- THE MAGAZINE
In a well-run manufacturing facility, a very large number of properties and process variables will be measured on a continuous basis. These variables can range from raw material properties to batching data to intermediate product measurements to final inspection data, and a lot more. The databases that can be generated often become enormous and offer only raw data, not yet information. Are there correlations between any of these properties or variables? Do finished product defects correlate to raw material properties, batching information or results from individual workers, such as slip casting employees?
Finding a ConnectionThe computer, via a good software package, can perform multivariate correlation analyses to give an initial analysis of which, if any, variables show correlation with one another. For example, the correlation analysis in Figure 1 shows whether or not various types of cracks on finished product correlate to one another and to total defects. For the purpose of brevity, we have selected only crack losses from a larger body of defect data.
The graphical output of this particular program (in the format selected) includes a table of multivariate correlations comparing defects by pairs, a scatterplot matrix and pairwise correlation comparisons. The scatterplot matrix is comprised of pairwise plots of all the data with a statistically generated ellipse surrounding the points. Pairs with greater correlation will have more elliptical plots. Lack of correlation will generate a circle (if the x-y axes are equal in the plot). Such a plot helps us visualize the data better.
The pairwise correlation table and graph give more information about the correlation, or lack thereof, between the various pairs through a correlation fraction. The higher this fraction is (closer to 1 or -1), the more the variables are correlated. The significance probability gives a fractional value (multiply by 100 to get percent likelihood), indicating the likelihood that the data are not correlated. Low numbers indicate higher correlation. Remember, we are always dealing with statistical probabilities, not proven fact.
For this example, there is a strong correlation between foot cracks and rim cracks, and between foot cracks and body cracks. When foot cracks are high, so are rim and body cracks, and vice versa. The analysis indicates that there is a 3+% chance that these types of cracks are not statistically correlated. What does this imply? Are these types of cracks caused by the same phenomena? There is also a good negative correlation between pedestal cracks and body and foot cracks. When pedestal cracks drop, body and foot cracks tend to rise. What does this mean? Correlation analysis cannot answer such questions; all it can tell us is that on a statistical basis, these loss measurements appear to be correlated.
Understanding the ConnectionCorrelation analysis can help us discover connections that might otherwise, and often do, remain hidden. It can allow us to ask questions that we can then test by additional experiments or analysis. It cannot prove cause and effect. It can hint at it, but additional work must be done to show true cause and effect relationships and to justify appropriate action. In one example, a company was able to demonstrate that financial losses increased when the specific surface area of the casting slip decreased. A batching problem was suspected, but since there were no records whatsoever of the batching of plastic (clay) materials, there was no way to directly show that suspected batching problems had any correlation with plant performance.

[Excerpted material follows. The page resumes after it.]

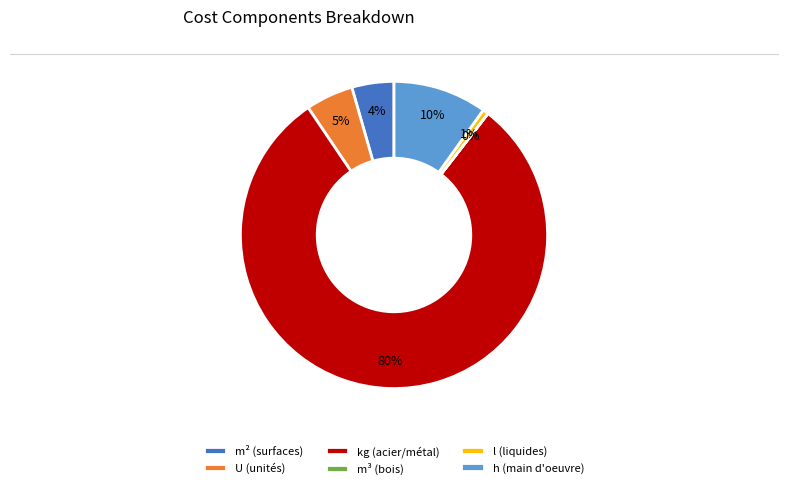

Is the sum of kg (acier/métal) and m² (surfaces) greater than half?

Yes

Did the correlation analysis absolutely prove the connection? In all fairness, it did not. But there was no other logical explanation for a decrease in measured casting slip surface area other than a batching problem, considering that the measured surface areas of all raw materials was factored in. And the statistical correlation was very, very high. A strong case was made for installing better batching systems for ball and china clays. Only with such improvements would the nature of the causes of such correlation become clearer.

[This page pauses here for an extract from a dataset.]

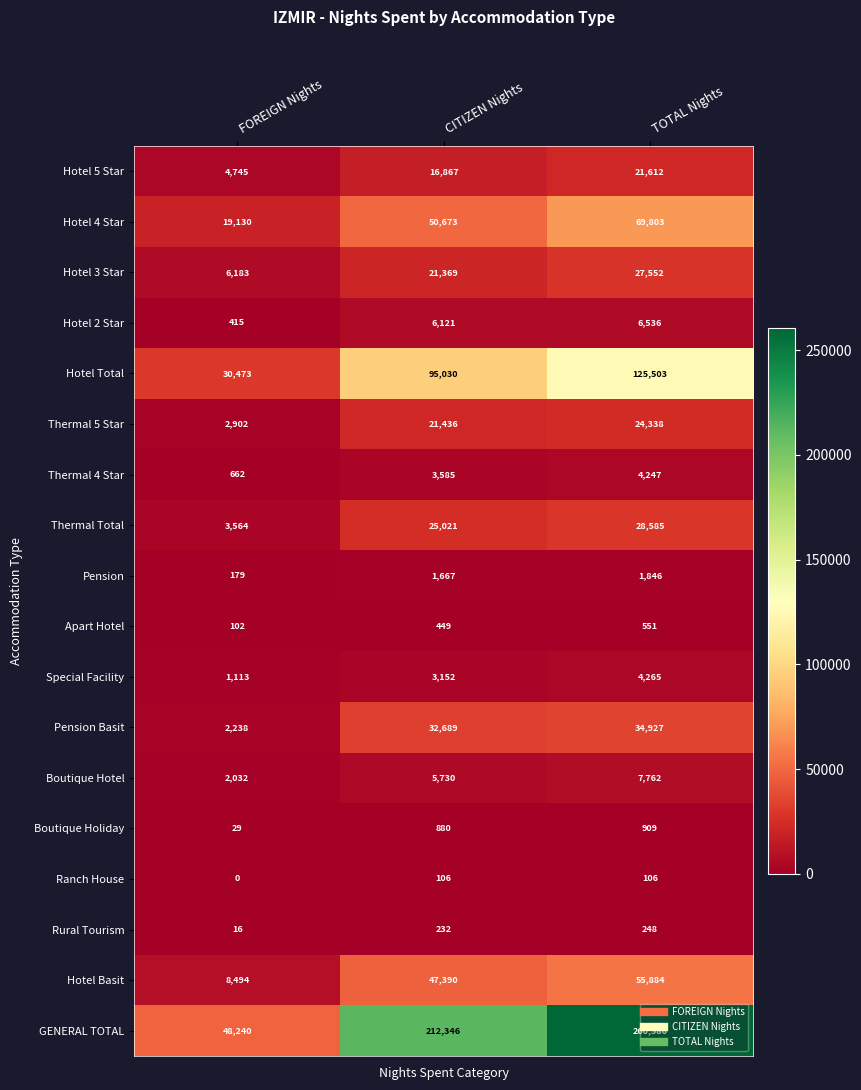

List the series in order of their peak value, highest first.

GENERAL TOTAL, Hotel Total, Hotel 4 Star, Hotel Basit, Pension Basit, Thermal Total, Hotel 3 Star, Thermal 5 Star, Hotel 5 Star, Boutique Hotel, Hotel 2 Star, Special Facility, Thermal 4 Star, Pension, Boutique Holiday, Apart Hotel, Rural Tourism, Ranch House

Correlation is a powerful statistical tool, but like all such tools, it must be used wisely and with great care. You can prove almost anything with statistics if they are inappropriately applied or used. And it is easy to assume that cause and effect relationships are proven by correlation analysis when in fact the data are reflecting the results of some other unknown cause providing parallel effects. The data you have "correlated" have that correlation because both have the same causal root. Can correlation analysis uncover all correlated phenomena? Certainly not. Can it help shed light on relationships that are not obvious, expected or easily seen? You bet! And that makes it a very useful tool.